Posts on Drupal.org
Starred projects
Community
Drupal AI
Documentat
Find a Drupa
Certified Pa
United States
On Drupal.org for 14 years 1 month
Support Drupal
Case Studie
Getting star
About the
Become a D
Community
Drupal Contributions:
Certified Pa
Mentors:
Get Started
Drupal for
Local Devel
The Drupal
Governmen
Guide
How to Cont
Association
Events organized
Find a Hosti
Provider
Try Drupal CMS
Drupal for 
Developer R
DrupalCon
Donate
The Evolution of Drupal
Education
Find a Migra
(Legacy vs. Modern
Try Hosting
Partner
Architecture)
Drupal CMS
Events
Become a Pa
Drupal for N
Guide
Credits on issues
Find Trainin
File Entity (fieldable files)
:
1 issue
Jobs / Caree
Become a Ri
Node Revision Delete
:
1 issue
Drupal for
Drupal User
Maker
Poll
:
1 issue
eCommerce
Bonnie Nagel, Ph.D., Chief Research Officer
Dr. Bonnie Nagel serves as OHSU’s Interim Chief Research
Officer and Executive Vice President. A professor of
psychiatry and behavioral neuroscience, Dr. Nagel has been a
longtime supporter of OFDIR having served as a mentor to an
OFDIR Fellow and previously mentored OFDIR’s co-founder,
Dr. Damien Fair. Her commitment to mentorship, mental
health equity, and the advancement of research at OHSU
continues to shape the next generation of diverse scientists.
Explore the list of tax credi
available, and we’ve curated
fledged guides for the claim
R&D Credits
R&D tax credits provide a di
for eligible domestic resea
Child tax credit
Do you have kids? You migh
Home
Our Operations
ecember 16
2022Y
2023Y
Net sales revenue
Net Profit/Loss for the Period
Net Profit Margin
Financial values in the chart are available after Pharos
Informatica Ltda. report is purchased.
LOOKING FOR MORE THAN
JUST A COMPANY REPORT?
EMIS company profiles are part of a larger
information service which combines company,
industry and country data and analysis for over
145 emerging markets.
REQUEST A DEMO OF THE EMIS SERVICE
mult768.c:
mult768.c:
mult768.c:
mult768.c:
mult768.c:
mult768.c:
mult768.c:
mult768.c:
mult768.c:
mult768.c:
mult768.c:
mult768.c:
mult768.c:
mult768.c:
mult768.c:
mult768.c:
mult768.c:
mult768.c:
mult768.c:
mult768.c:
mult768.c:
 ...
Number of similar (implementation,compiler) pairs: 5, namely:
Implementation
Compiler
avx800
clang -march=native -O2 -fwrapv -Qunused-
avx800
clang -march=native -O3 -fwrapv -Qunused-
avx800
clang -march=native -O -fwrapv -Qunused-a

[WHAT IS REQUIRED]:
All of the data needs to be reproduced exactly, with no line missing.

[OUTPUT]:
Posts on Drupal.org
Starred projects
Community
Drupal AI
Documentat
Find a Drupa
Certified Pa
United States
On Drupal.org for 14 years 1 month
Support Drupal
Case Studie
Getting star
About the
Become a D
Community
Drupal Contributions:
Certified Pa
Mentors:
Get Started
Drupal for
Local Devel
The Drupal
Governmen
Guide
How to Cont
Association
Events organized
Find a Hosti
Provider
Try Drupal CMS
Drupal for 
Developer R
DrupalCon
Donate
The Evolution of Drupal
Education
Find a Migra
(Legacy vs. Modern
Try Hosting
Partner
Architecture)
Drupal CMS
Events
Become a Pa
Drupal for N
Guide
Credits on issues
Find Trainin
File Entity (fieldable files)
:
1 issue
Jobs / Caree
Become a Ri
Node Revision Delete
:
1 issue
Drupal for
Drupal User
Maker
Poll
:
1 issue
eCommerce
Bonnie Nagel, Ph.D., Chief Research Officer
Dr. Bonnie Nagel serves as OHSU’s Interim Chief Research
Officer and Executive Vice President. A professor of
psychiatry and behavioral neuroscience, Dr. Nagel has been a
longtime supporter of OFDIR having served as a mentor to an
OFDIR Fellow and previously mentored OFDIR’s co-founder,
Dr. Damien Fair. Her commitment to mentorship, mental
health equity, and the advancement of research at OHSU
continues to shape the next generation of diverse scientists.
Explore the list of tax credi
available, and we’ve curated
fledged guides for the claim
R&D Credits
R&D tax credits provide a di
for eligible domestic resea
Child tax credit
Do you have kids? You migh
Home
Our Operations
ecember 16
2022Y
2023Y
Net sales revenue
Net Profit/Loss for the Period
Net Profit Margin
Financial values in the chart are available after Pharos
Informatica Ltda. report is purchased.
LOOKING FOR MORE THAN
JUST A COMPANY REPORT?
EMIS company profiles are part of a larger
information service which combines company,
industry and country data and analysis for over
145 emerging markets.
REQUEST A DEMO OF THE EMIS SERVICE
mult768.c:
mult768.c:
mult768.c:
mult768.c:
mult768.c:
mult768.c:
mult768.c:
mult768.c:
mult768.c:
mult768.c:
mult768.c:
mult768.c:
mult768.c:
mult768.c:
mult768.c:
mult768.c:
mult768.c:
mult768.c:
mult768.c:
mult768.c:
mult768.c:
 ...
Number of similar (implementation,compiler) pairs: 5, namely:
Implementation
Compiler
avx800
clang -march=native -O2 -fwrapv -Qunused-
avx800
clang -march=native -O3 -fwrapv -Qunused-
avx800
clang -march=native -O -fwrapv -Qunused-a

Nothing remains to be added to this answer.